# Exercise requirements
Across the records that follow, give the number of lines containing the word "Gästskribent" and nothing else.
━━━ The records ━━━
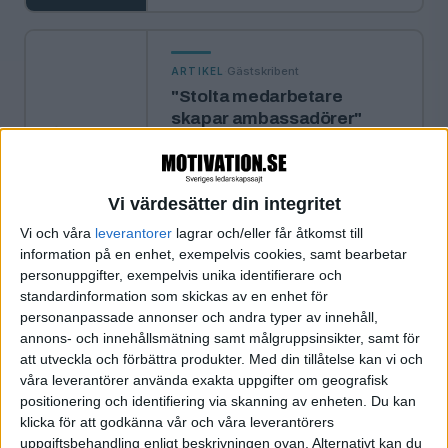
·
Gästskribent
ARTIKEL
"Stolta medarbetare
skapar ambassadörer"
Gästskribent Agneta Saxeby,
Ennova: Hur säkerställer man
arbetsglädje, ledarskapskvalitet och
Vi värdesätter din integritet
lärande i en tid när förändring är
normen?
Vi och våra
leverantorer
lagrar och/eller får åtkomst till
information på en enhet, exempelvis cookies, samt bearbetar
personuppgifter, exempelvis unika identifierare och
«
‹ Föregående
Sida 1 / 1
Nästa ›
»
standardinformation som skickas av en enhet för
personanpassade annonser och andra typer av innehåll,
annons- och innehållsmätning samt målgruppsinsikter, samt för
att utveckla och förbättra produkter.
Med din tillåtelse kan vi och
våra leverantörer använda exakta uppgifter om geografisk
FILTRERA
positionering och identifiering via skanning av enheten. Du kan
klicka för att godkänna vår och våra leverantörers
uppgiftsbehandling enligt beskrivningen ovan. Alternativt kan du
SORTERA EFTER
━━━
━━━ The records ━━━
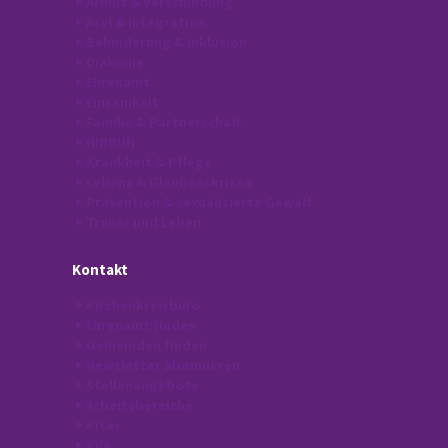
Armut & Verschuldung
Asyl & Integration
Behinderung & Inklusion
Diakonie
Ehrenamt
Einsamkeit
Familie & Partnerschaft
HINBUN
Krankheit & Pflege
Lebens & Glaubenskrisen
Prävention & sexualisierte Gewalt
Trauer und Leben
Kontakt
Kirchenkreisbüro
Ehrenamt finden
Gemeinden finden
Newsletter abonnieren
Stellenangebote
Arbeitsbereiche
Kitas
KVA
━━━
# Task output
2